Monday, March 5, 2012

The Sincerest Form

Hello everyone,

I've blogged before about the junkpile at my office, repairing broken electronics, and making sculptures out of unwanted hard drives. It's safe to say I'm a firm believer in "One man's trash is another man's treasure."

A while back, the office was throwing out digital picture frames. Try to remember back about five years or so - digital cameras were in everyone's hands, but people had limited options for what to do after the shots were taken. The picture frame allowed you to take your camera-card, plug it in, and transfer the photos to the internal storage of the frame. Voila, you have a slideshow device.

The market never really took off, in fact, I think recently, the Digital Picture Frame was regarded as one of the worst Christmas presents you could give someone. Clunky interfaces, coupled with the fact that nobody really wanted to go through the effort to manually-update the content on the frame meant another brilliant idea headed to the junkpile.

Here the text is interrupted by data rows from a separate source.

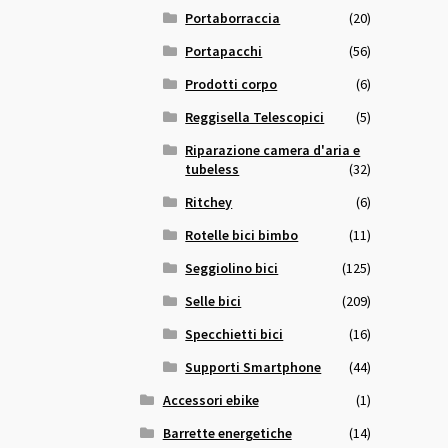
Portaborraccia
(20)
Portapacchi
(56)
Prodotti corpo
(6)
Reggisella Telescopici
(5)
Riparazione camera d'aria e
tubeless
(32)
Ritchey
(6)
Rotelle bici bimbo
(11)
Seggiolino bici
(125)
Selle bici
(209)
Specchietti bici
(16)
Supporti Smartphone
(44)
Accessori ebike
(1)
Barrette energetiche
(14)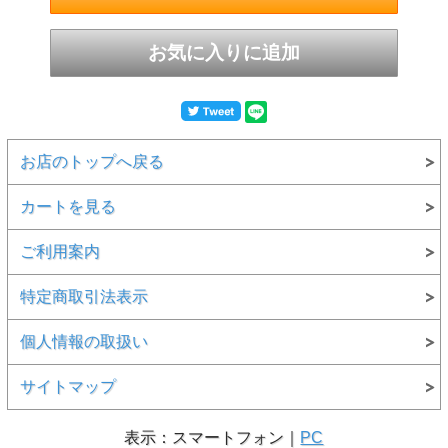
お店のトップへ戻る
カートを見る
ご利用案内
特定商取引法表示
個人情報の取扱い
サイトマップ
表示：スマートフォン｜
PC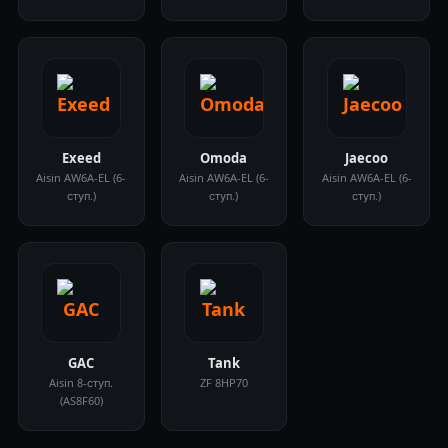
Exeed
Omoda
Jaecoo
Aisin AW6A-EL (6-
Aisin AW6A-EL (6-
Aisin AW6A-EL (6-
ступ.)
ступ.)
ступ.)
GAC
Tank
Aisin 8-ступ.
ZF 8HP70
(AS8F60)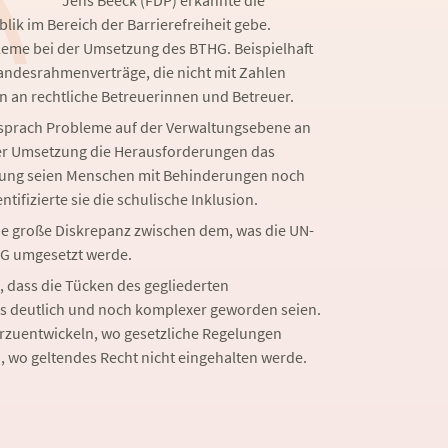
Jens Beeck (FDP) erkannte die
blik im Bereich der Barrierefreiheit gebe.
bleme bei der Umsetzung des BTHG. Beispielhaft
andesrahmenverträge, die nicht mit Zahlen
n an rechtliche Betreuerinnen und Betreuer.
 sprach Probleme auf der Verwaltungsebene an
der Umsetzung die Herausforderungen das
mung seien Menschen mit Behinderungen noch
ntifizierte sie die schulische Inklusion.
ne große Diskrepanz zwischen dem, was die UN-
HG umgesetzt werde.
, dass die Tücken des gegliederten
s deutlich und noch komplexer geworden seien.
terzuentwickeln, wo gesetzliche Regelungen
, wo geltendes Recht nicht eingehalten werde.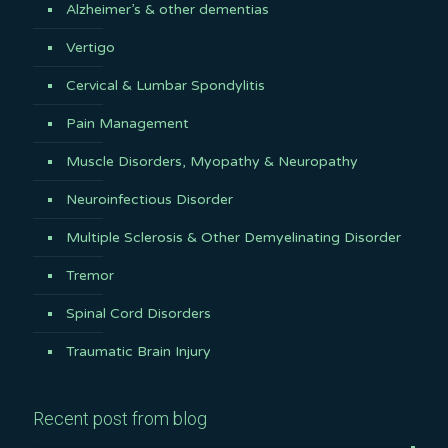
Alzheimer’s & other dementias
Vertigo
Cervical & Lumbar Spondylitis
Pain Management
Muscle Disorders, Myopathy & Neuropathy
Neuroinfectious Disorder
Multiple Sclerosis & Other Demyelinating Disorder
Tremor
Spinal Cord Disorders
Traumatic Brain Injury
Recent post from blog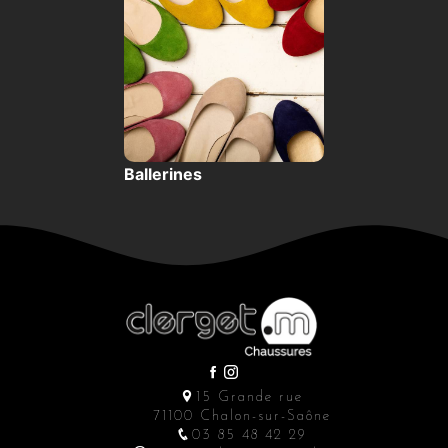
Ballerines
15 Grande rue
71100 Chalon-sur-Saône
03 85 48 42 29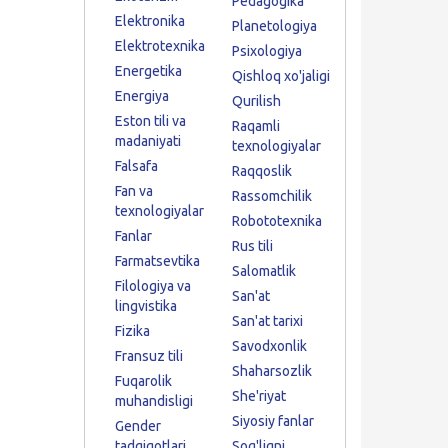
Pedagogika
Elektronika
Planetologiya
Elektrotexnika
Psixologiya
Energetika
Qishloq xo'jaligi
Energiya
Qurilish
Eston tili va
Raqamli
madaniyati
texnologiyalar
Falsafa
Raqqoslik
Fan va
Rassomchilik
texnologiyalar
Robototexnika
Fanlar
Rus tili
Farmatsevtika
Salomatlik
Filologiya va
San'at
lingvistika
San'at tarixi
Fizika
Savodxonlik
Fransuz tili
Shaharsozlik
Fuqarolik
She'riyat
muhandisligi
Siyosiy fanlar
Gender
tadqiqotlari
Sog'liqni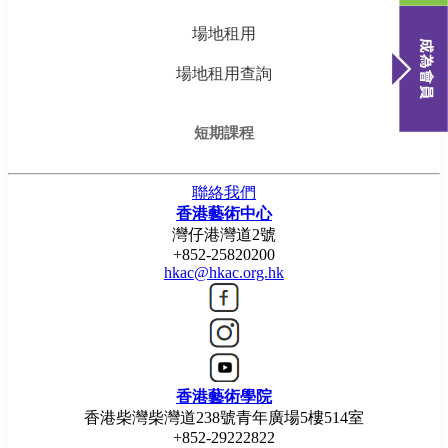
場地租用
場地租用查詢
短期課程
聯絡我們
香港藝術中心
灣仔港灣道2號
+852-25820200
hkac@hkac.org.hk
香港藝術學院
香港柴灣柴灣道238號青年廣場5樓514室
+852-29222822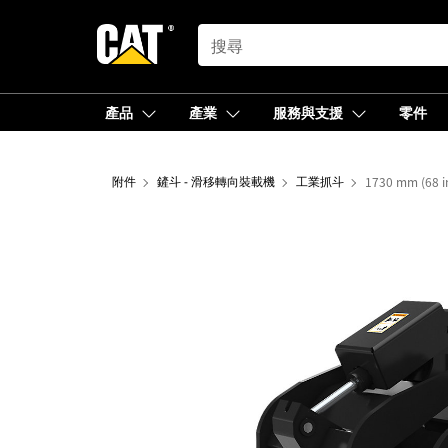
SEARCH
產品
產業
服務與支援
零件
附件
鏟斗 - 滑移轉向裝載機
工業抓斗
1730 mm (6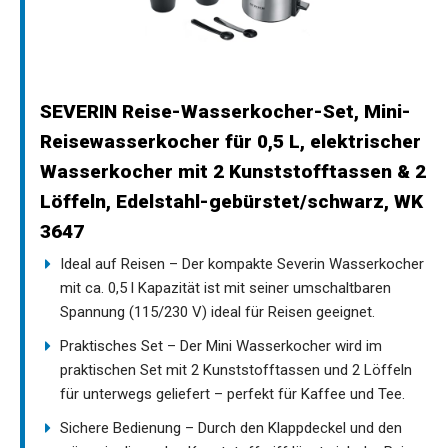
SEVERIN Reise-Wasserkocher-Set, Mini-
Reisewasserkocher für 0,5 L, elektrischer
Wasserkocher mit 2 Kunststofftassen & 2
Löffeln, Edelstahl-gebürstet/schwarz, WK
3647
Ideal auf Reisen – Der kompakte Severin Wasserkocher
mit ca. 0,5 l Kapazität ist mit seiner umschaltbaren
Spannung (115/230 V) ideal für Reisen geeignet.
Praktisches Set – Der Mini Wasserkocher wird im
praktischen Set mit 2 Kunststofftassen und 2 Löffeln
für unterwegs geliefert – perfekt für Kaffee und Tee.
Sichere Bedienung – Durch den Klappdeckel und den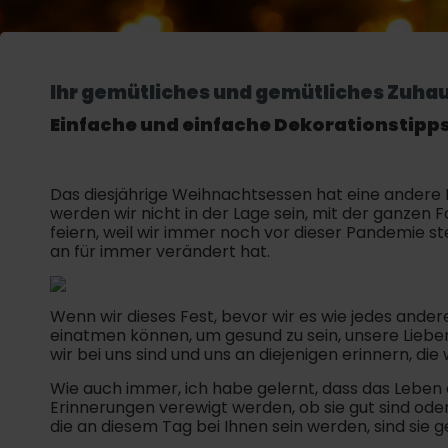
Ihr gemütliches und gemütliches Zuha
Einfache und einfache Dekorationstipp
Das diesjährige Weihnachtsessen hat eine andere 
werden wir nicht in der Lage sein, mit der ganze
feiern, weil wir immer noch vor dieser Pandemie s
an für immer verändert hat.
Wenn wir dieses Fest, bevor wir es wie jedes ander
einatmen können, um gesund zu sein, unsere Liebe
wir bei uns sind und uns an diejenigen erinnern, die 
Wie auch immer, ich habe gelernt, dass das Leben
Erinnerungen verewigt werden, ob sie gut sind ode
die an diesem Tag bei Ihnen sein werden, sind sie ge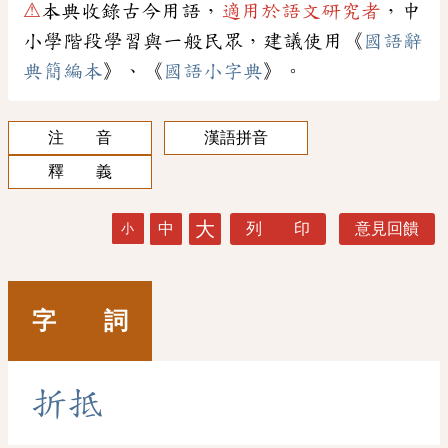
⚠
本典收錄古今用語，
適用於語文研究者
，中
小學階段學習與一般民眾，建議使用《
國語辭
典簡編本
》、《
國語小字典
》。
注 音
漢語拼音
釋 義
大
中
列 印
意見回饋
小
字 詞
折
抵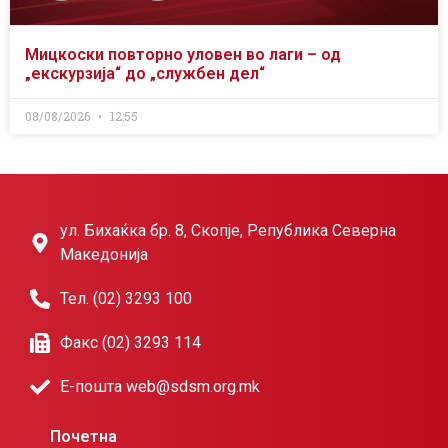
Мицкоски повторно уловен во лаги – од
„екскурзија“ до „службен дел“
08/08/2026
12:55
ул. Бихаќка бр. 8, Скопје, Република Северна
Македонија
Тел. (02) 3293 100
Факс (02) 3293 114
Е-пошта web@sdsm.org.mk
Почетна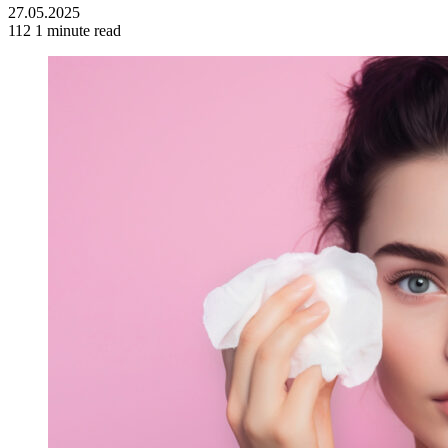
27.05.2025
112
1 minute read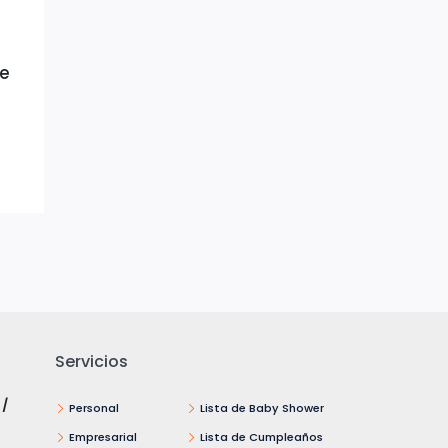
me
Servicios
 /
Personal
Lista de Baby Shower
Empresarial
Lista de Cumpleaños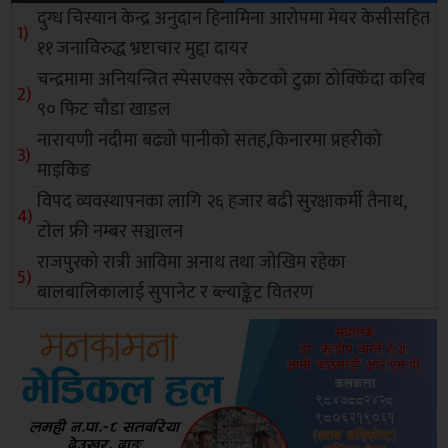
दुग्ध चिस्यान केन्द्र अनुदान हिनामिना आरोपमा मेयर केसीसहित
११ जनाविरुद्ध भ्रष्टाचार मुद्दा दायर
चन्द्रमामा अनियन्त्रित स्पेसएक्स रकेटको टुक्रा ठोक्किँदा करिब
९० फिट चौडा खाडल
नारायणी नदीमा बढ्यो पानीको सतह,किनारमा प्रहरीको
माइकिङ
विपद व्यवस्थापनका लागि २६ हजार बढी सुरक्षाकर्मी तैनाथ,
टोल फ्री नम्बर सञ्चालन
राजपुरको रात्री आविमा अनाथ तथा जोखिम रहेका
बालबालिकालाई सुपानेट र ब्ल्याङ्केट वितरण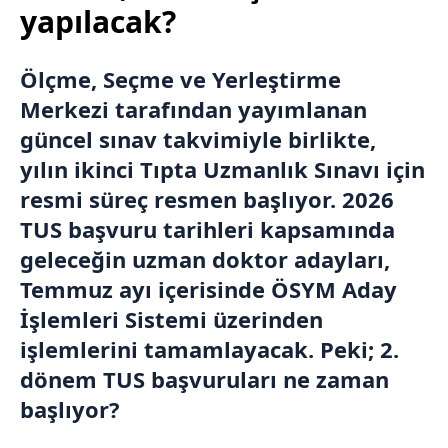
yapılacak?
Ölçme, Seçme ve Yerleştirme
Merkezi tarafından yayımlanan
güncel sınav takvimiyle birlikte,
yılın ikinci Tıpta Uzmanlık Sınavı için
resmi süreç resmen başlıyor. 2026
TUS başvuru tarihleri kapsamında
geleceğin uzman doktor adayları,
Temmuz ayı içerisinde ÖSYM Aday
İşlemleri Sistemi üzerinden
işlemlerini tamamlayacak. Peki; 2.
dönem TUS başvuruları ne zaman
başlıyor?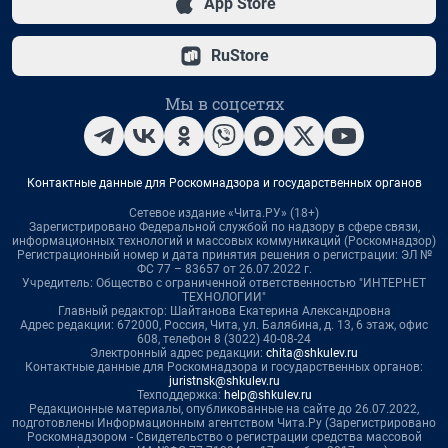
App Store
RuStore
Мы в соцсетях
Контактные данные для Роскомнадзора и государственных органов
Сетевое издание «Чита.РУ» (18+)
Зарегистрировано Федеральной службой по надзору в сфере связи,
информационных технологий и массовых коммуникаций (Роскомнадзор)
Регистрационный номер и дата принятия решения о регистрации: ЭЛ №
ФС 77 – 83657 от 26.07.2022 г.
Учредитель: Общество с ограниченной ответственностью "ИНТЕРНЕТ
ТЕХНОЛОГИИ"
Главный редактор: Шайтанова Екатерина Александровна
Адрес редакции: 672000, Россия, Чита, ул. Балябина, д. 13, 6 этаж, офис
608, телефон 8 (3022) 40-08-24
Электронный адрес редакции:
chita@shkulev.ru
Контактные данные для Роскомнадзора и государственных органов:
juristnsk@shkulev.ru
Техподдержка:
help@shkulev.ru
Редакционные материалы, опубликованные на сайте до 26.07.2022,
подготовлены Информационным агентством Чита.Ру (Зарегистрировано
Роскомнадзором - Свидетельство о регистрации средства массовой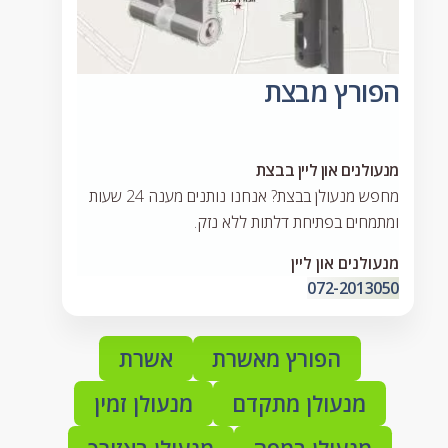
הפורץ מבצת
מנעולנים און ליין בבצת
מחפש מנעולן בבצת? אנחנו נותנים מענה 24 שעות
ומתמחים בפתיחת דלתות ללא נזק.
מנעולנים און ליין
072-2013050
הפורץ מאשרת
אשרת
מנעולן מתקדם
מנעולן זמין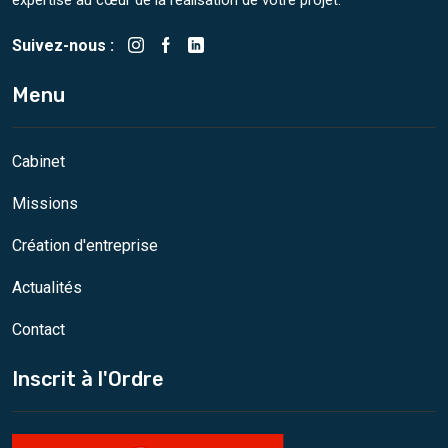
expertise au cœur de la réalisation de votre projet.
Suivez-nous :
Menu
Cabinet
Missions
Création d'entreprise
Actualités
Contact
Inscrit à l'Ordre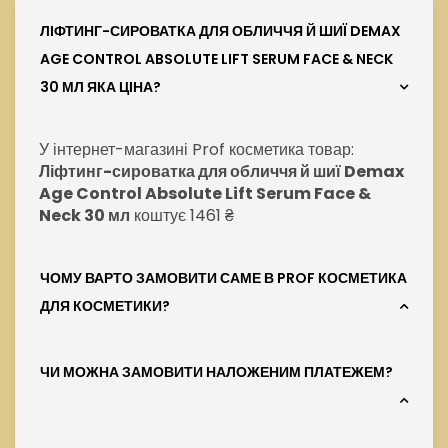
ЛІФТИНГ-СИРОВАТКА ДЛЯ ОБЛИЧЧЯ Й ШИЇ DEMAX
AGE CONTROL ABSOLUTE LIFT SERUM FACE & NECK
30 МЛ ЯКА ЦІНА?
У інтернет-магазині Prof косметика товар:
Ліфтинг-сироватка для обличчя й шиї Demax
Age Control Absolute Lift Serum Face &
Neck 30 мл
коштує 1461 ₴
ЧОМУ ВАРТО ЗАМОВИТИ САМЕ В PROF КОСМЕТИКА
ДЛЯ КОСМЕТИКИ?
ЧИ МОЖНА ЗАМОВИТИ НАЛОЖЕНИМ ПЛАТЕЖЕМ?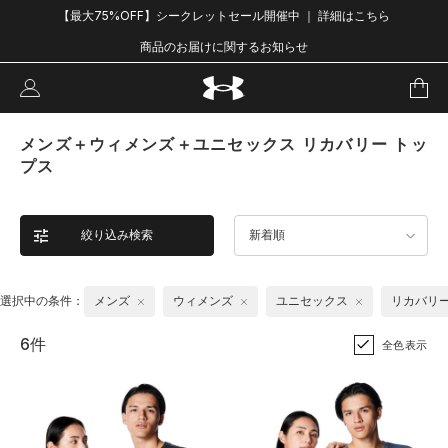
【最大75%OFF】シークレットセール開催中 ｜ 詳細はこちら
商品のお届けに関するお知らせ
メンズ＋ウィメンズ＋ユニセックス リカバリー トッ
プス
絞り込み検索
新着順
選択中の条件：
メンズ
ウィメンズ
ユニセックス
リカバリ
6件
全色表示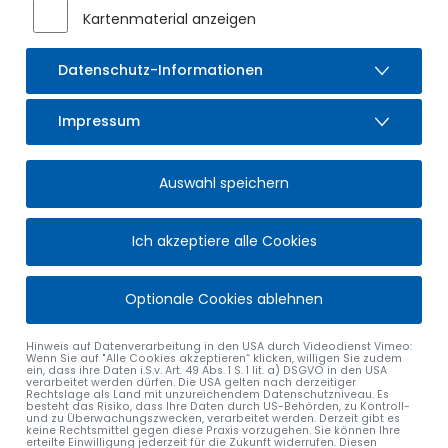
Kartenmaterial anzeigen
Datenschutz-Informationen
Impressum
Auswahl speichern
Ich akzeptiere alle Cookies
Optionale Cookies ablehnen
Hinweis auf Datenverarbeitung in den USA durch Videodienst Vimeo:
Wenn Sie auf "Alle Cookies akzeptieren“ klicken, willigen Sie zudem
ein, dass ihre Daten i.S.v. Art. 49 Abs. 1 S. 1 lit. a) DSGVO in den USA
verarbeitet werden dürfen. Die USA gelten nach derzeitiger
Rechtslage als Land mit unzureichendem Datenschutzniveau. Es
besteht das Risiko, dass Ihre Daten durch US-Behörden, zu Kontroll-
und zu Überwachungszwecken, verarbeitet werden. Derzeit gibt es
keine Rechtsmittel gegen diese Praxis vorzugehen. Sie können Ihre
erteilte Einwilligung jederzeit für die Zukunft widerrufen. Diesen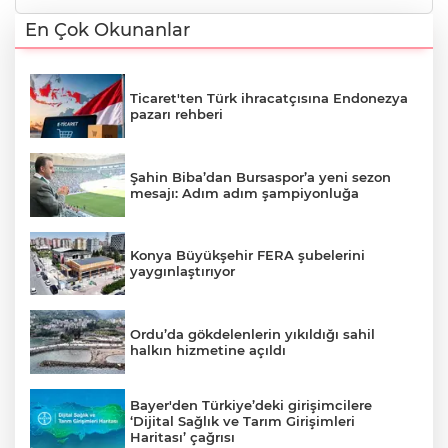
En Çok Okunanlar
Ticaret'ten Türk ihracatçısına Endonezya
pazarı rehberi
Şahin Biba’dan Bursaspor’a yeni sezon
mesajı: Adım adım şampiyonluğa
Konya Büyükşehir FERA şubelerini
yaygınlaştırıyor
Ordu’da gökdelenlerin yıkıldığı sahil
halkın hizmetine açıldı
Bayer'den Türkiye’deki girişimcilere
‘Dijital Sağlık ve Tarım Girişimleri
Haritası’ çağrısı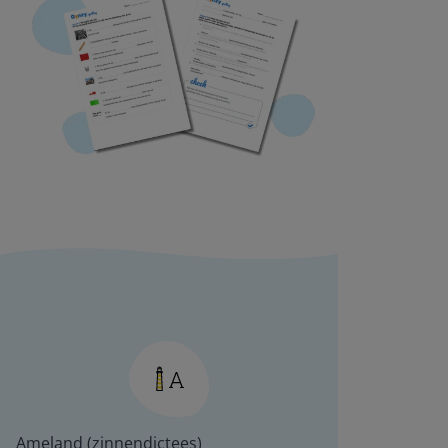
Ameland (zinnendictees)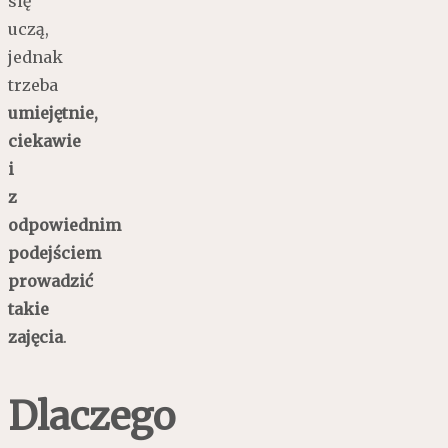
się
uczą,
jednak
trzeba
umiejętnie,
ciekawie
i
z
odpowiednim
podejściem
prowadzić
takie
zajęcia
.
Dlaczego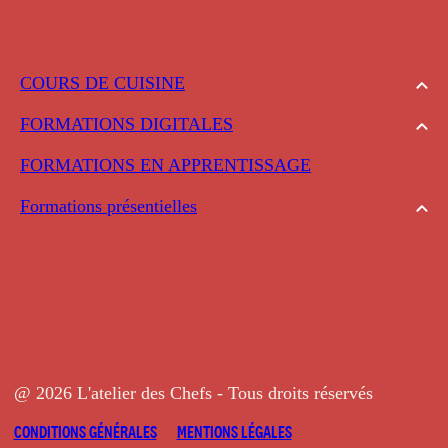
COURS DE CUISINE
FORMATIONS DIGITALES
FORMATIONS EN APPRENTISSAGE
Formations présentielles
@ 2026 L'atelier des Chefs - Tous droits réservés
CONDITIONS GÉNÉRALES
MENTIONS LÉGALES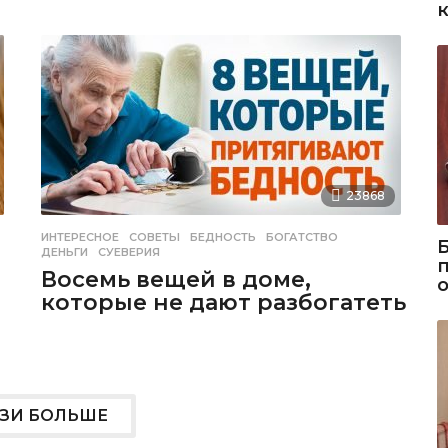
23868
ИНТЕРЕСНОЕ
,
СОВЕТЫ
БЕДНОСТЬ
,
БОГАТСТВО
,
ДЕНЬГИ
,
СУЕВЕРИЯ
Восемь вещей в доме,
которые не дают разбогатеть
УЗИ БОЛЬШЕ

...where I was willing to snatch them all up.

One of the artists that Gattina and I both admire is Jenny Holzer. Her most famous work is her Truism series. They consist of one line of philosophical text in a bold font which is then projected on a massive scale.

I wanted to make a Truism Digital Picture Frame. It would cycle-through her Truisms automatically.

In total, I generated 254 of Jenny Holzer's Truisms, edited in Photoshop, and loaded them onto the frames (or in some cases, spare media cards).


If I could put my artist-hat on for a second, I really found a new appreciation for these phrases during the editing process. By changing the spacing and/or the font sizing, I had a form of control over the "rhythm" of the phrase. My mind was reading the phrase differently depending on whether it spanned two versus three or four separate lines. I could emphasize a certain word by isolating it from the others.

Also, because these are digitally projected, they convey a bit of what (I believe) is the spirit of Jenny Holzer's work. They're not as imposing as twenty-foot-tall-text, but I think in this form-factor, they're more approachable. I think we're all so geared to TV screens, that we have built a kind of trust with them, and by extension, the content issued from them. It's this trust that makes the phrases worthy of discussion. I won't even pretend to know exactly what they all mean, but am definitely eager to explore them with someone.

I hope my imitation flatters rather than insults.